• What to do:
1 > Answer these from the Still/Born review:
(a) Who selects every feature and short at the Popcorn Frights Film Festival?
(b) What does science call Mary's condition, and how does it treat it?
(c) In real life, whose home is the couple's house?
2 > Name every character in the film that the Still/Born review mentions by name.
3 > Write a continuation of the Still/Born review, beginning after its final sentence.

Thanks to the Popcorn Frights Film Festival, Monkeys Fighting Robots was treated to a host of soon-to-release horror movies that truly personified the broad spectrum of styles that the genre offers. Festival organizers Marc Ferman and Igor Shteyrenberg select every feature and short. And out of combined 40 films, they knocked it out of the park like Hall of Famers. And out of the various selections, Still/Born stood out from the rest. The film is a tense, unnerving horror entry worthy of cult status and many sequels.
Still/Born turns a simple, beautiful wooden staircase into a terror-inducing moment simply by turning on a light.
Still/Born tells the story of Mary (Christie Burke, Twilight Saga) and Jack (Jesse Moss, Tucker & Dale) who have twins but lose one at birth. As the family makes a cozy life in their new home, Mary starts losing touch with reality. She begins to hallucinate the sound of another child and seeing the image of some … thing … taking her baby. Husband Jack tries to be supportive until Mary’s psychosis goes too far. Friend and neighbor Rachel tries to help too, but there’s something about Mary and it’s driving her crazy. Science brushes it off as postpartum depression and treats it all with pills. However, real or not, it’s real enough to Mary and pills won’t stop her sense of impending doom.
As a modest-budget Blumhouse-style horror film, Still/Born takes place mostly in and around the married couple’s home. In real life, it’s the home of Director Brandon Christensen parents, and along with Cinematographer Bradley Stuckel the pair make every corner of the home count. Still/Born turns a simple, beautiful wooden staircase into a terror-inducing moment simply by turning on a light. It’s fantastic work and pure horror fun.

• Data to examine:
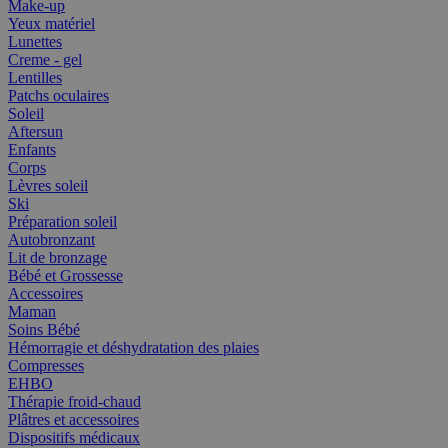
Make-up
Yeux matériel
Lunettes
Creme - gel
Lentilles
Patchs oculaires
Soleil
Aftersun
Enfants
Corps
Lèvres soleil
Ski
Préparation soleil
Autobronzant
Lit de bronzage
Bébé et Grossesse
Accessoires
Maman
Soins Bébé
Hémorragie et déshydratation des plaies
Compresses
EHBO
Thérapie froid-chaud
Plâtres et accessoires
Dispositifs médicaux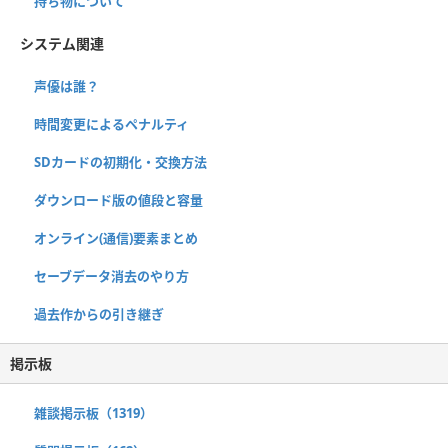
持ち物について
システム関連
声優は誰？
時間変更によるペナルティ
SDカードの初期化・交換方法
ダウンロード版の値段と容量
オンライン(通信)要素まとめ
セーブデータ消去のやり方
過去作からの引き継ぎ
掲示板
雑談掲示板（1319）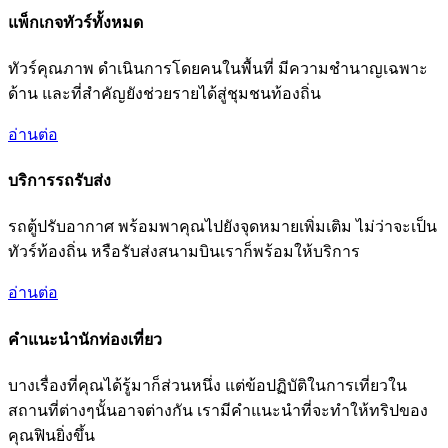
แพ็กเกจทัวร์ทั้งหมด
ทัวร์คุณภาพ ดำเนินการโดยคนในพื้นที่ มีความชำนาญเฉพาะ
ด้าน และที่สำคัญยังช่วยรายได้สู่ชุมชนท้องถิ่น
อ่านต่อ
บริการรถรับส่ง
รถตู้ปรับอากาศ พร้อมพาคุณไปยังจุดหมายเพิ่มเติม ไม่ว่าจะเป็น
ทัวร์ท้องถิ่น หรือรับส่งสนามบินเราก็พร้อมให้บริการ
อ่านต่อ
คำแนะนำนักท่องเที่ยว
บางเรื่องที่คุณได้รู้มาก็ส่วนหนึ่ง แต่ข้อปฏิบัติในการเที่ยวใน
สถานที่ต่างๆนั้นอาจต่างกัน เรามีคำแนะนำที่จะทำให้ทริปของ
คุณฟินยิ่งขึ้น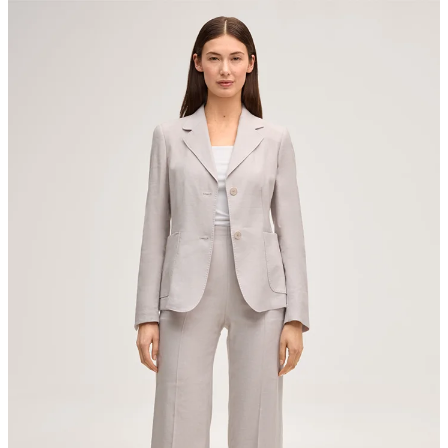
Maschinenwäsche bei 30°C, sehr schonend
nicht bleichen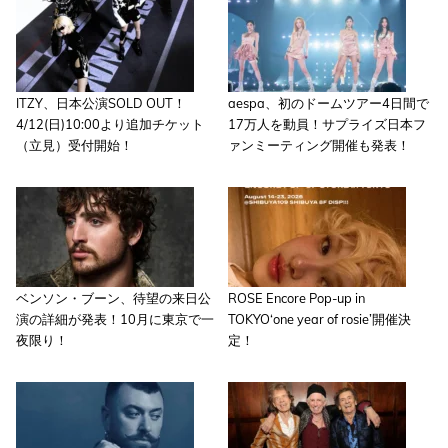
ITZY、日本公演SOLD OUT！
aespa、初のドームツアー4日間で
4/12(日)10:00より追加チケット
17万人を動員！サプライズ日本フ
（立見）受付開始！
ァンミーティング開催も発表！
ベンソン・ブーン、待望の来日公
ROSE Encore Pop-up in
演の詳細が発表！10月に東京で一
TOKYO‘one year of rosie’開催決
夜限り！
定！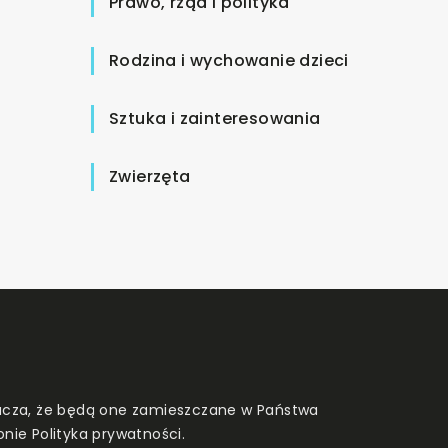
Prawo, rząd i polityka
Rodzina i wychowanie dzieci
Sztuka i zainteresowania
Zwierzęta
znacza, że będą one zamieszczane w Państwa
onie
Polityka prywatności
.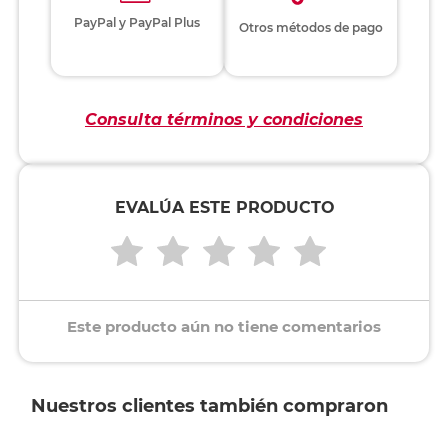
PayPal y PayPal Plus
Otros métodos de pago
Consulta términos y condiciones
EVALÚA ESTE PRODUCTO
Este producto aún no tiene comentarios
Nuestros clientes también compraron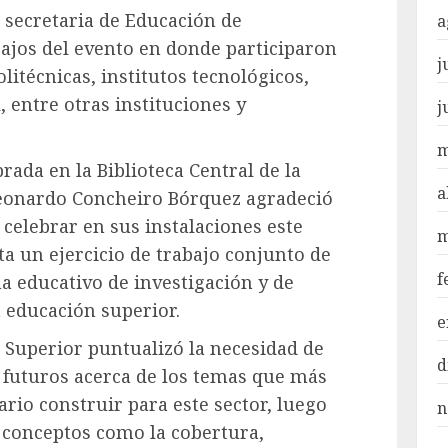
a secretaria de Educación de
a
ajos del evento en donde participaron
j
litécnicas, institutos tecnológicos,
 entre otras instituciones y
j
m
rada en la Biblioteca Central de la
a
Leonardo Concheiro Bórquez agradeció
e celebrar en sus instalaciones este
m
ta un ejercicio de trabajo conjunto de
f
ma educativo de investigación y de
a educación superior.
e
 Superior puntualizó la necesidad de
d
 futuros acerca de los temas que más
rio construir para este sector, luego
n
conceptos como la cobertura,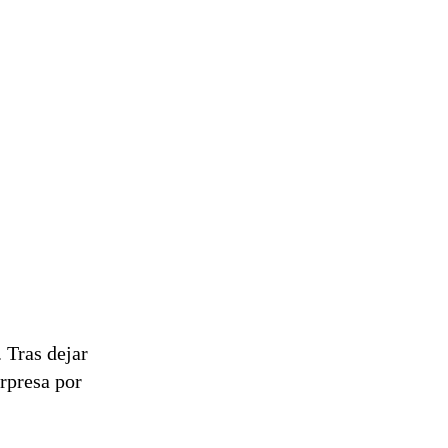
 Tras dejar
rpresa por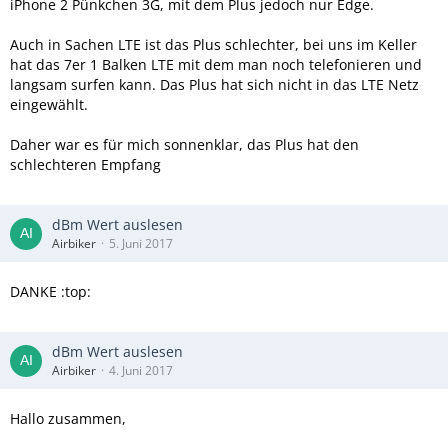
iPhone 2 Pünkchen 3G, mit dem Plus jedoch nur Edge.
Hat jemand einen Erfahrungswert zu den
Empfangseigenschaften mit aktuellen Geräten/aktueller
Auch in Sachen LTE ist das Plus schlechter, bei uns im Keller
Firmware?
hat das 7er 1 Balken LTE mit dem man noch telefonieren und
Eventuell sogar mit einem Erfahrungsbericht iPhone 6 zu
langsam surfen kann. Das Plus hat sich nicht in das LTE Netz
iPhone 7 Plus?
eingewählt.
Hier im Forum sind die Aussagen sehr veraltet (10/2016),
Daher war es für mich sonnenklar, das Plus hat den
daher wären akuelle Erfahrungen besser.
schlechteren Empfang
Am Intel-Modem wurde ja firmwareseitig immer weiter
gearbeitet.
dBm Wert auslesen
Vielen Dank im Voraus!
Airbiker
5. Juni 2017
DANKE :top:
Falls es jemand interessiert, hier der Link zum Forum:
http://iszene.com/thread-181606-post-2248189.html#top
dBm Wert auslesen
Teltarif:
Airbiker
4. Juni 2017
https://mobil.teltarif.de/ipho…ht/news/65876.html?page=2
Hallo zusammen,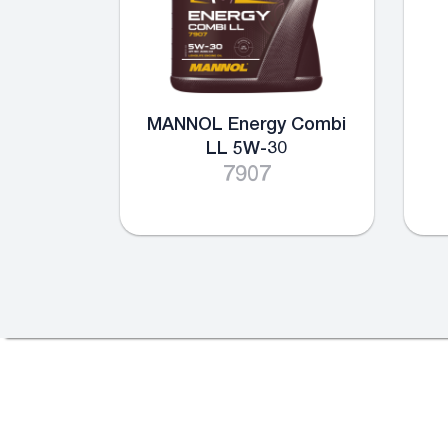
MANNOL Energy Combi
LL 5W-30
7907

• Solved problems:
1 >
(a) Festival organizers Marc Ferman and Igor Shteyrenberg.
(b) Postpartum depression, treated with pills.
(c) The home of Director Brandon Christensen's parents.

2 > Mary, Jack, Rachel

3 >
The opening moments of the film are a beautiful combination of director’s vision and actors doing it all without a word.
As a “one-set” movie, the pressure on the actors to carry the narrative tension is on. Christie Burke would be a star in the silent era with her ability to deliver so much with just a look. Her eyes become unnervingly large during moments where she sees what she believes is a baby-eating monster. Moss’ Jack is the right mix of nice guy and maybe a dick too, that adds to the doubt in Mary’s fragile mind.
The opening moments of the film are a beautiful combination of director’s vision and actors doing it all without a word. It’s a subtle visual sequence that gives you all the backstory you need to know without useless, filler dialogue. We’ve seen the familiar image of a woman giving birth. But here it’s done in silence. Just watching Burke and the medical staff go through the process. The camera ever so slowly moving in and the viewers adding in the chaotic sounds of the moment. And when the first baby is delivered, there’s a brief moment for everyone to breathe, before, again in silence, Burke lets us know there’s another on the way.
Still/Born is a horror-thriller that belongs in the same discussion as other modern gems like The Conjuring or The Babadook.
Great horror is patient. It lingers on shots a little longer to force the audience to a point where it’s asking, “What’s going to happen?” Cynics will rush through thoughts of what might happen while those buying into the reality of the film will shrivel. The release of tension is either euphoric for the “shrivlers” or a surprised slap across the face that, for some reason makes the cynics smile. It’s what makes horror so unique as an entertainment form and Still/Born harnesses it with precision.
Still/Born is a horror-thriller that belongs in the same discussion as other modern gems like The Conjuring or The Babadook. It’s horror that’s been honed like a laser. There’s no wasted moment in it, no extra storylines to pad the running time. Everything serves the next scene and the film as a whole which is what filmmaking is supposed to be.
Too often horror movies descend into a video game, “final boss” fight. All that is twisted in on itself here in Still/Born to great effect. The indie film comes together as another horror gem in 2017, and one to look out for as it secures distribution rights.